How to train a classifier
I randomly select 20% of images for testing and others for training, and a linear SVM is used as classifier.
Sliding Window Search
For this SVM-based approach, I use three scales of the search window (96x96 288x288 and 640x640, see line 50).
For every window, the SVM classifier is used to predict whether it contains a UAV nor not. If yes, save this window (see
line 371 to 376 in svm_pipeline.py
). In the end, a list of windows contains detected UAVs are obtianed.
Create a heat map of detected UAVs
After obtained a list of windows which may contain UAVs, a function named generate_heatmap
(in line 492 in
svm_pipeline.py
) is used to generate a heatmap. Then a threshold is used to filter out the false positives.
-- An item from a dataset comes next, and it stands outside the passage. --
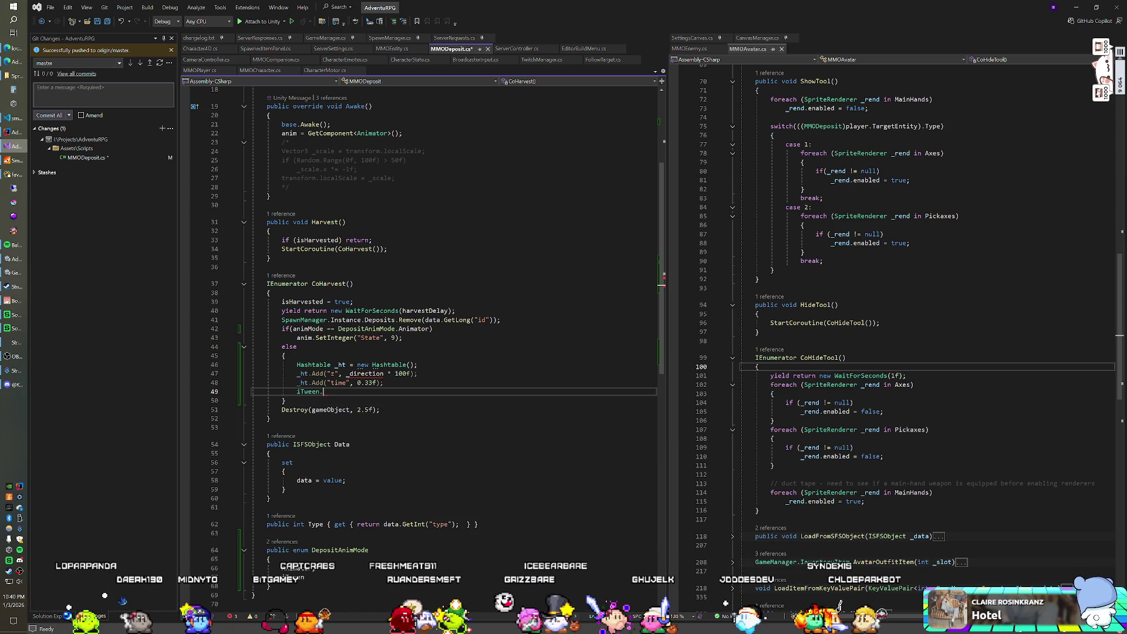
type(".Ro")
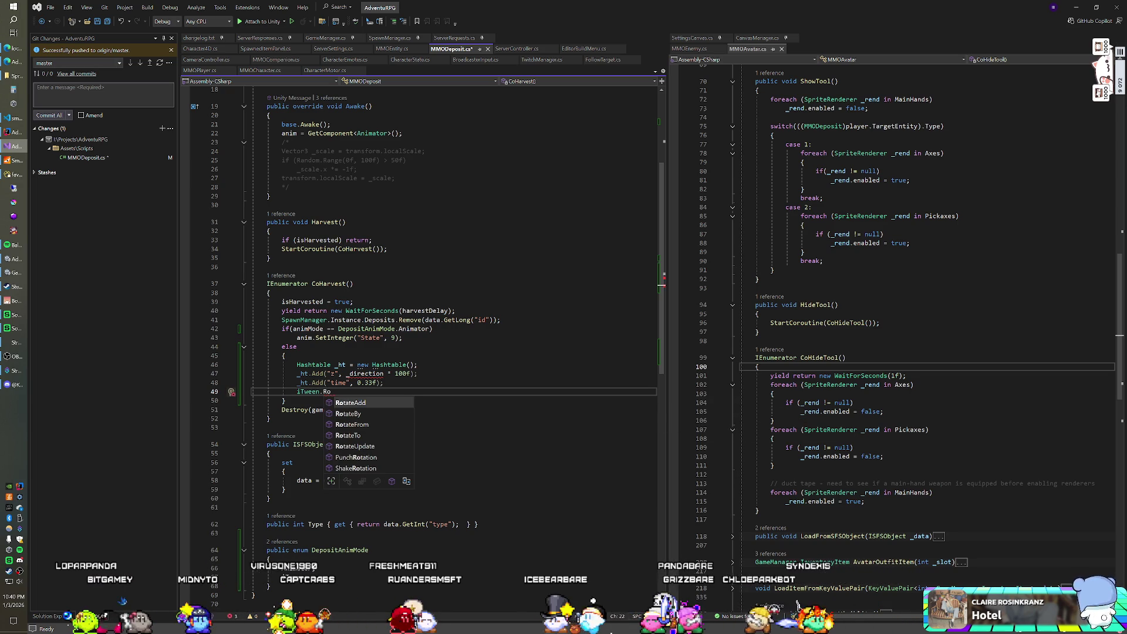
key("Tab")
Image vs Video implementation
For image, we could directly use the result from the filtered heatmap to create a bounding box of the detected UAV.
For video, we could further utilize neighbouring frames to filter out the false positives, as well as to smooth the position of bounding box.
- Accumulate the heatmap for N previous frame.
- Apply weights to N previous frames: smaller weights for older frames.
- I then apply threshold and use
scipy.ndimage.measurements.label()
to identify individual blobs in the heatmap. - I then assume each blob corresponded to a UAV and constructe bounding boxes to cover the area of each blob detected.
Discussion
Obviously, our method does not meet the requirement of real-time due to the fact of sliding window approach is time consuming! We could use image downsampling, multi-threads, or GPU processing to improve the speed. But, there are probably a lot engineering work need to be done to make it running real-time.